= Youth Drug and Alcohol Court of New South Wales =

The Youth Drug and Alcohol Court of New South Wales was the generic name given to a harm minimization program administered through the Children's Court of New South Wales that operated between 2000 and 2012. The Court was a children's court that specialised in criminal offences in which a child over 14 but under 18 years of age has an addiction to illicit drugs or alcohol.

The Court was the first youth court of its type that was established in Australia.

==History==
The establishment of the Youth Drug and Alcohol Court program was one of the outcomes of the New South Wales Government’s Drug Summit in 1999. The summit was called to address increasing community concern about the role of illicit drugs in the community.

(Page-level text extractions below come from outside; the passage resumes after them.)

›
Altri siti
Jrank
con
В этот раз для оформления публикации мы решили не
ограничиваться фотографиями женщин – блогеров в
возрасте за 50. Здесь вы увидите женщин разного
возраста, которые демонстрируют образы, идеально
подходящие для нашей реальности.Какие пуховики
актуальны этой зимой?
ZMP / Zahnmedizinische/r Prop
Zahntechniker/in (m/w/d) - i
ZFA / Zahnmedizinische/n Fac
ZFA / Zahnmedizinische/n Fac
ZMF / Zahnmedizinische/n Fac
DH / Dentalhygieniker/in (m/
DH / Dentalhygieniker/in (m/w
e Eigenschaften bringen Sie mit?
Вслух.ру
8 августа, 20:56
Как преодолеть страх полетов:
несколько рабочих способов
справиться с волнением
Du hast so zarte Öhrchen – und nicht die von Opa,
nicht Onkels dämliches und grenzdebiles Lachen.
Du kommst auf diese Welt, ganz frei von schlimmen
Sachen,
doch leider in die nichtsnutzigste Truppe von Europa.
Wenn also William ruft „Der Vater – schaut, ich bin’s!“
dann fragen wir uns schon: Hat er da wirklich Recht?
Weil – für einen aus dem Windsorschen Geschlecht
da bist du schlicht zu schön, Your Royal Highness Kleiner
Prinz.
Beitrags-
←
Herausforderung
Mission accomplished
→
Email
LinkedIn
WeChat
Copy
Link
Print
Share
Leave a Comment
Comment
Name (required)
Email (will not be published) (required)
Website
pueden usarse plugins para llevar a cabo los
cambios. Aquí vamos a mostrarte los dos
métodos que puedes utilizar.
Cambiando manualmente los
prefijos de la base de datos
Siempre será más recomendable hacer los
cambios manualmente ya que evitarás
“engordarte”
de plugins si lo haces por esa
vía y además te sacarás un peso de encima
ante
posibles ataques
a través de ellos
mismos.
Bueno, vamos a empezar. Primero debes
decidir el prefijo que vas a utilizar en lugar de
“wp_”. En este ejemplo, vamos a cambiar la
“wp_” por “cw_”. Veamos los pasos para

One of the Summit’s recommendation was that the existing Adult Drug Court trial underway at Parramatta (see Drug Court of New South Wales be expanded to be available to young offenders. The initial trial was conducted at Campbelltown and commenced on 31 July 2000. The program was established as a pilot for two years and continued until July 2012, when the Court was axed due to budget cuts.

==Jurisdiction==
The Court was constituted by a single Children's Magistrate of the Children's Court of New South Wales. It operated in Sydney at Parramatta, Bidura Glebe and Campbelltown. Matters referred to the Youth Drug and Alcohol Court were then dealt with by that program, provided that the child met the eligibility criteria and was accepted onto the program.

==Magistrates==
There were no special requirements for appointment of a children's magistrate to the program. This differs to the Adult Drug Court where the Governor of New South Wales appoints the judicial officer to the court.

==Objectives==
The objectives of the Court were to reduce the alcohol and drug dependency of children, to promote the re-integration of such drug dependent children into their families and the community, and to reduce the need for such drug dependent children to resort to criminal activity to support their drug dependencies.

The program differs to the Adult Drug Court in that children were dealt with pre-sentence rather than post sentence. A sentence on a child is postponed until full participation through the program has been undertaken.

==Eligibility and selection for a program==
Eligibility for the program was limited to young people who:

1. Were ineligible for a caution or conference under the Young Offenders Act 1997 (NSW).
2. Were charged with an offence that was able to be dealt with by a Children’s Court (that is, the young person is aged between 10 and 18 years at the time of the commission of the offence and the offence was not a serious children’s indictable or traffic offence that is dealt with by other courts)
3. Have a demonstrable drug and/or alcohol problem.
4. Reside within the catchment area (Greater Sydney)
5. Were not charged with a sexual offence.
6. Plead guilty or indicate an intention to plead guilty if admitted into the program.
7. Consent to participate in the program.
8. Were aged between 14 and 18 years, although the YDAC Magistrate had discretion to admit into the program young people under 14 years who were assessed as being suitable for admission. It is the discretion of the presiding children's magistrate to determine whether the child was referred to the program.

==Evaluation==
The program was reviewed in 2003 by the Social Policy Research Centre of the University of New South Wales and was considered a success.